In trauma there is always repression. Repression is a defensive mechanism that separates affect from representation. The representations are words or phrases, they are signifiers that remain isolated, repressed and separated from their corresponding affects. The affect remains free and then appears in various symptomatic forms. In this sense, the symptom tries to defend the subject from what he could not elaborate, think or symbolize.

But what cannot be symbolized, thought or elaborated, then appears in various forms through repetition.

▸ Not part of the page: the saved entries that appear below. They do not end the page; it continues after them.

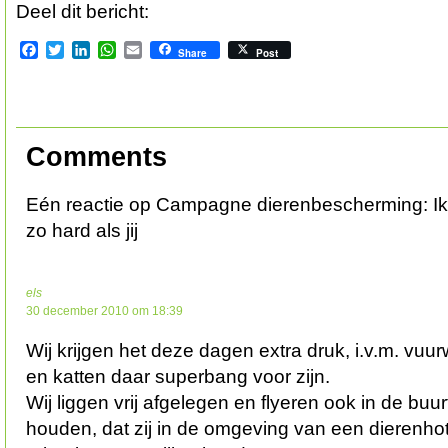
Deel dit bericht:
Facebook
Twitter
LinkedIn
WhatsApp
Email
Share
Post
Comments
Eén reactie op Campagne dierenbescherming: Ik
zo hard als jij
els
30 december 2010 om 18:39
Wij krijgen het deze dagen extra druk, i.v.m. vu
en katten daar superbang voor zijn.
Wij liggen vrij afgelegen en flyeren ook in de buurt
houden, dat zij in de omgeving van een dierenho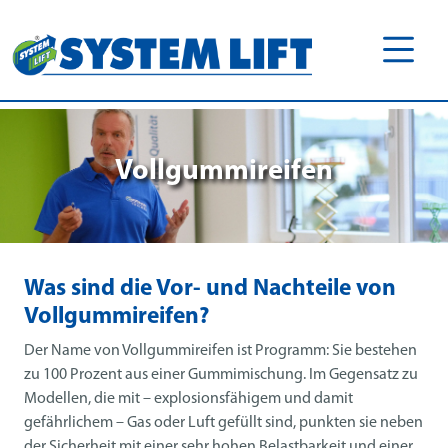
Vollgummireifen
Was sind die Vor- und Nachteile von
Vollgummireifen?
Der Name von Vollgummireifen ist Programm: Sie bestehen
zu 100 Prozent aus einer Gummimischung. Im Gegensatz zu
Modellen, die mit – explosionsfähigem und damit
gefährlichem – Gas oder Luft gefüllt sind, punkten sie neben
der Sicherheit mit einer sehr hohen Belastbarkeit und einer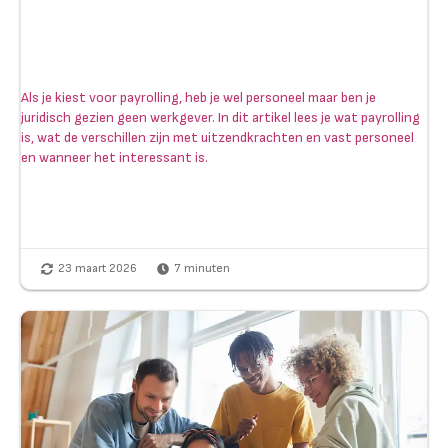
Als je kiest voor payrolling, heb je wel personeel maar ben je
juridisch gezien geen werkgever. In dit artikel lees je wat payrolling
is, wat de verschillen zijn met uitzendkrachten en vast personeel
en wanneer het interessant is.
23 maart 2026
7
minuten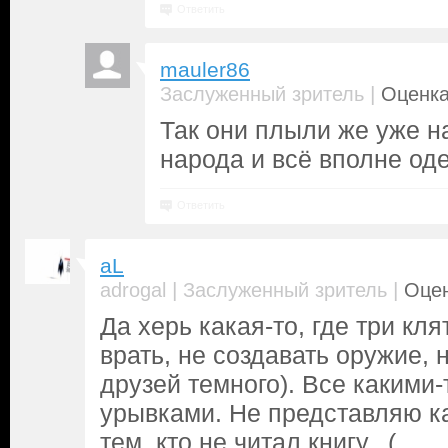
Ответить
mauler86
|
Заслуженный зритель
Оценка
Так они плыли же уже н
народа и всё вполне од
Ответить
aL
|
|
adrogal
Заслуженный зритель
Оцен
Да херь какая-то, где три кля
врать, не создавать оружие, 
друзей темного). Все какими-
урывками. Не представляю ка
тем, кто не читал книгу.. (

This is precisely what usually happens when trauma occurs, which is always accompanied by a symptomatic repetition of that for which there was no knowledge.

The two phases of the onset of trauma

Another peculiarity pointed out by Freud is that when trauma occurs, it does not necessarily have to be direct, but often appears some time later.

Freud found that it could occur in two stages. In the first stage, the event is lived without meaning, and in the second stage it is interpreted. This can be seen well in cases of child abuse, where in a first stage the child is not able to symbolize or make sense of what is happening, and later in puberty, when he/she can interpret it in a sexual way, is when the event becomes traumatic.

Treatment to eliminate the repetition of the trauma

In order that the repetition can be relieved, it is very important to carry out a treatment in order to be able to locate the subjective dimension involved, that is to say, that which for this person could not be symbolized producing a void in the subjectivity.

In order to do this, it will be necessary to go through his personal history to help him to locate the traumatic situation. It is also important to emphasize that in an analysis, it is not necessary to give meaning to the traumatic situation, nor to force repression, but rather to provide the subject with a time to understand, a time for him to be able to put some words to what at that moment made a hole for him.